Para ello existe la telemedicina, tutorías y otras metodologías a través de las cuales los especialistas pueden multiplicar su capacidad de resolver necesidades. A su vez, los pabellones quirúrgicos se deben utilizar mejor. Hay muchos estudios que señalan una subutilización de estos recintos. Las causas son múltiples, problemas de gestión, alto ausentismo del personal, déficit de equipamiento e insumos y un largo etcétera. Lo que queda claro es que estamos frente a un problema complejo donde no caben respuestas simples.

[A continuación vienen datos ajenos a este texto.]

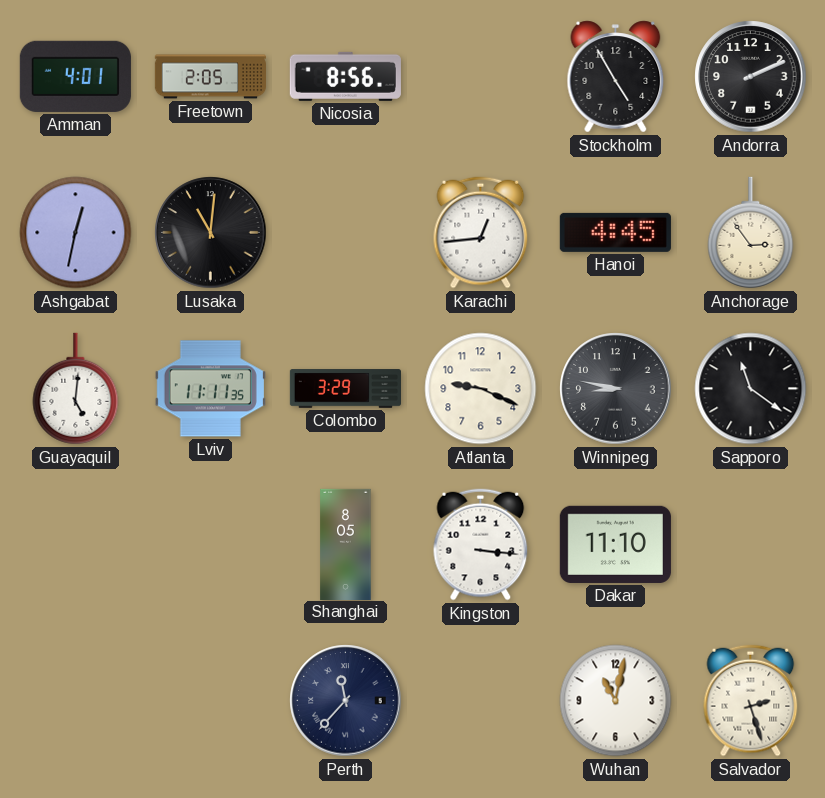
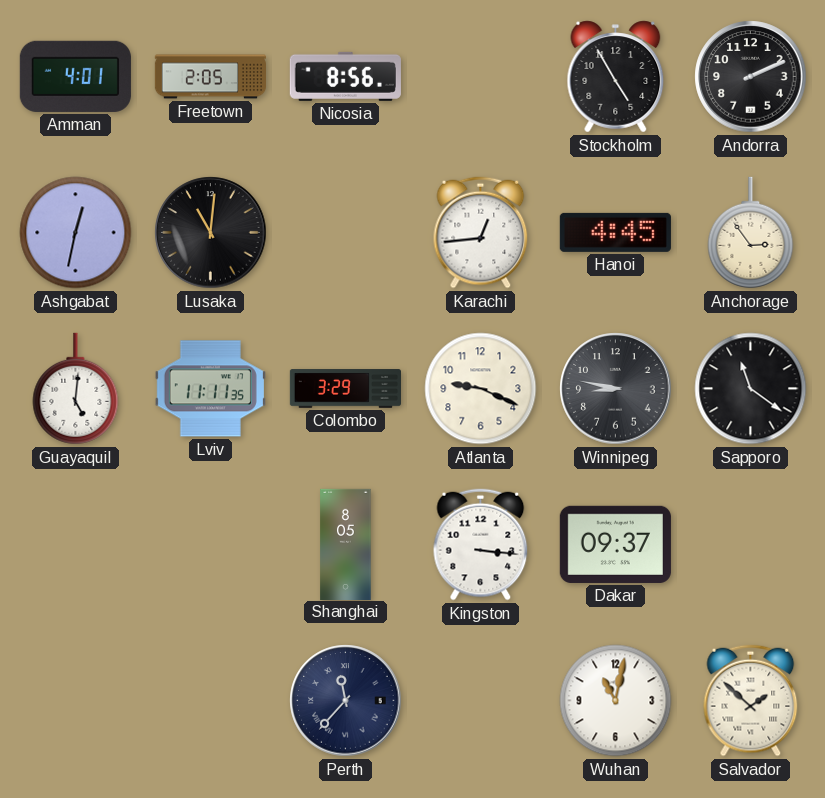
Dakar: 11:10 -> 09:37
Salvador: 2:27 -> 1:52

Se necesitan más recursos, cierto, pero no es ello suficiente. Prueba de lo anterior, es que en las últimas décadas se ha prácticamente triplicado las transferencias financieras a los hospitales, ha habido aumento de personal, y las consultas y las cirugías no se han incrementado de modo significativo. Junto a los mayores recursos deben ir aparejadas políticas de Estado persistentes. Primero, en medidas que impacten en los determinantes sociales de la salud, a fin de que las personas tengan condiciones reales que favorezcan una vida saludable. Segundo, una atención primaria con capacidades humanas y tecnológicas para prevenir y evitar el daño en salud. Tercero, cambios sustanciales en la gestión hospitalaria, lo que amerita modificaciones legales en los arcaicos estatutos que la rigen, en el perfeccionamiento del actual sistema de alta dirección pública, a fin de seleccionar y retener a los mejores líderes, sin la mediación político partidista que aún subsiste; y en el fortalecimiento de las redes asistenciales y de la complementariedad público-privada, desde una lógica sanitaria que se centra en las necesidades de las personas, sus familias y comunidades, tal como se hizo en la pandemia. Cuarto, un proceso de reforma, que desde los aprendizajes del GES permita implementar un plan universal de salud, financiado solidariamente, donde todos los problemas prioritarios de salud que afectan a la calidad de vida tengan garantías de oportunidad según su gravedad e impacto.

Solo con políticas de Estado de largo aliento, que apunten a las múltiples causas de las indignantes listas de espera, permitirán que algún día, espero no lejano, podamos decir a las personas que esperar no está condicionado al tamaño de su billetera.